Even if we look beyond the four corners of the agreement, SMP offered no evidence to refute JREA's declaration that it acceded to immediate possession only because it understood that the deposit payment would be unconditionally nonrefundable, and believed that SMP "recognized . . . a chance the SMP project would not actually happen." Clerk's Papers at 277-79. Unilateral intent is not relevant to contract interpretation, but the JREA declaration is consistent with the parties' conduct and with their written agreement. Go2Net, Inc. v. C I Host, Inc., 115 Wn. App. 73, 84, 60 P.3d 1245 (2003).
Courts may consider the contracting parties' subsequent conduct as evidence of their intent at the time of contracting. Watkins v. Restorative Care Center, Inc., 66 Wn. App. 178, 191, 831 P.2d 1085 (1992) (citing Berg, 115 Wn.2d at 668-69). As late as the summer of 2005, SMP continued to assert the payment's nonrefundability as a defense to JREA's contentions of prejudice resulting from delaying trial.

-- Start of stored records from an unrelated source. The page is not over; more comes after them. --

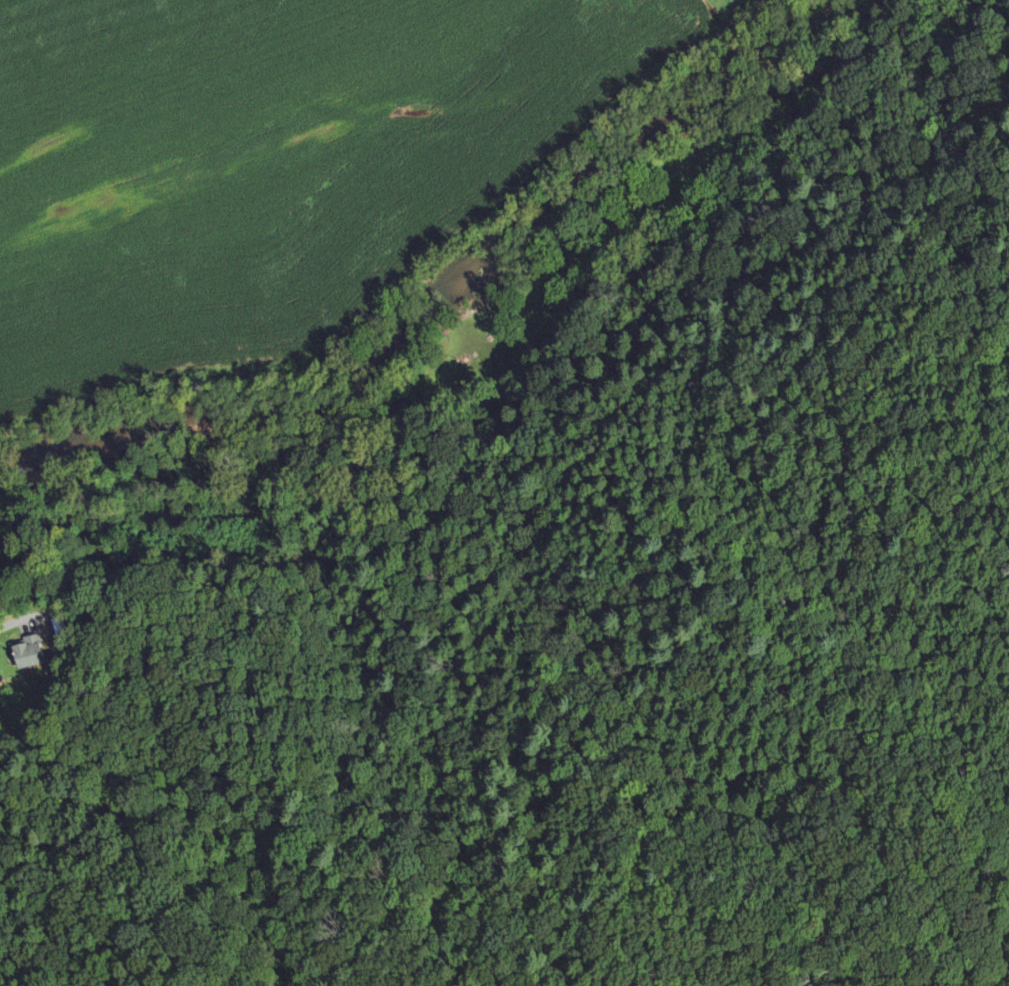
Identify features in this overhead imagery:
river: (444, 298)
building: (464, 386)
road: (491, 392)
road: (10, 625)
building: (27, 653)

Further, nothing in the record supports the court's conclusion that a finding of public use and necessity was a condition precedent to enforceability of the nonrefundability clause in the possession and use agreement. The clause itself contemplated the possible demise of the monorail project and thereby anticipated that the public use and necessity for the taking could evaporate. The contract was not voidable.
No reasonable trier of fact could reach any conclusion except that the contract permits JREA to retain the deposit payment despite SMP's failure to complete the condemnation.
We therefore reverse and remand for entry of an order quieting title in JREA. JREA's request for costs and fees under RCW 8.25.075 is granted. We direct the superior court to determine the appropriate fee award, including costs of appeal.